23 octubre 2019

El camino de las lomas

Con el camino de la Loma de Thoreau recuperé, de alguna manera, los viajes que hacía junto a mi padre al Escambray. Los 150 kilómetros que recorro todos los viernes, desde Santo Domingo hasta Quintas del Bosque, me sirven para volver a Veguitas, Jibacoa, Can Cán, La Felicidad, Topes de Collantes, Hanabanilla, Crucecitas, El Nicho... 
Tenía apenas 5 años cuando mi padre me enseñó a lidiar con la Loma del Sijú. Sentado en sus piernas y asistido por él en las curvas más difíciles, logré que su viejo camión Dodge superara el tramo más difícil de la carretera de Manicaragua a Jibacoa. “Tú solo tienes que oír el motor –insistía–, él te dice lo que hay que hacer”.

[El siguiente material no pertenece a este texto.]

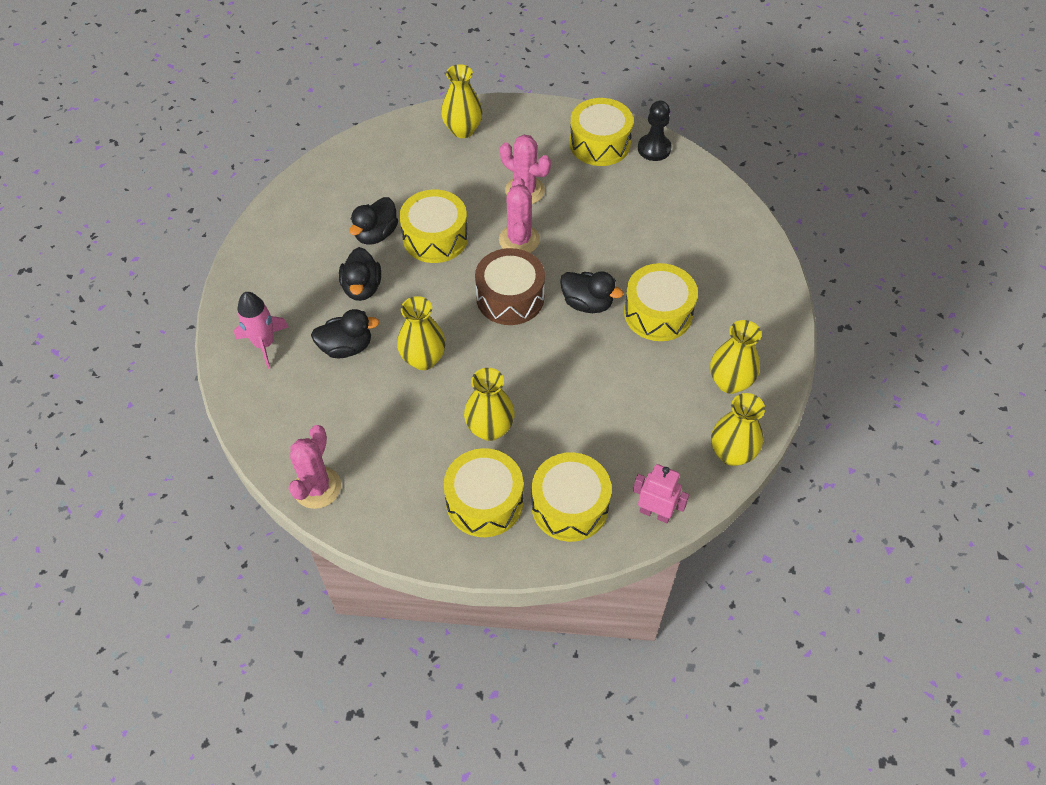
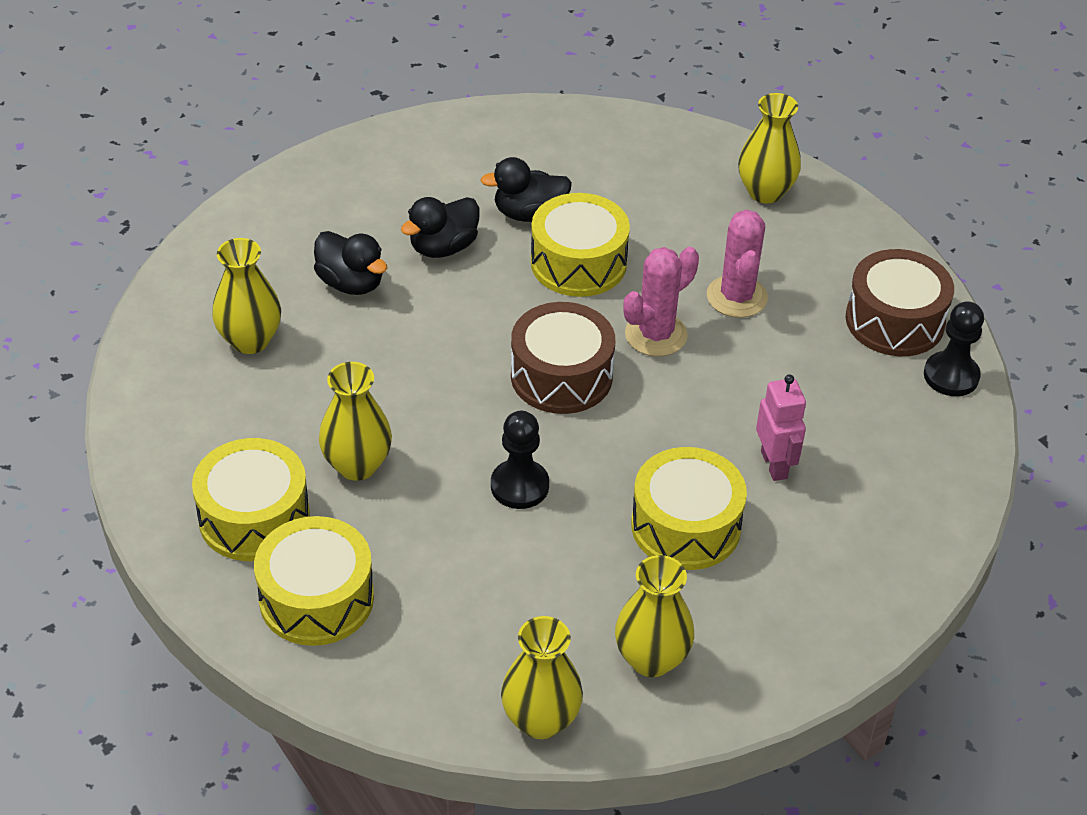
camera: 50 degrees right, 10 degrees down
(264, 344) = (292, 219): pink rocket -> none
(317, 487) = (150, 369): pink cactus -> none
(423, 359) = (397, 353): yellow vase -> yellow vase (250, 340)
(570, 365) = (519, 486): none -> black pawn
(587, 303) = (628, 450): black duck -> none
(599, 144) = (894, 321): yellow drum -> brown drum
(655, 513) = (379, 688): pink robot -> pink robot (774, 465)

Serafín, mi Grand Cherokee (se llama así en honor a él), no necesita que me mantenga atento a su motor. Los frenos responden de manera autónoma y su sistema de suspensión garantiza el agarre en casi todas las situaciones. Cada vez que el Jeep me avisa de cambios que hará en la tracción o en la altura de los ejes, le digo a Diana que Papi se volvería loco con esas cosas.
En El equipaje del viajero, José Saramago asegura que “el mito del paraíso perdido es la infancia, no hay otro. Lo demás son realidades por conquistar, soñadas en el presente, guardadas en el futuro inalcanzable”. Siempre que voy camino a las lomas, regreso a mi paraíso perdido. De una forma o de otra, Serafín Venegas va conmigo.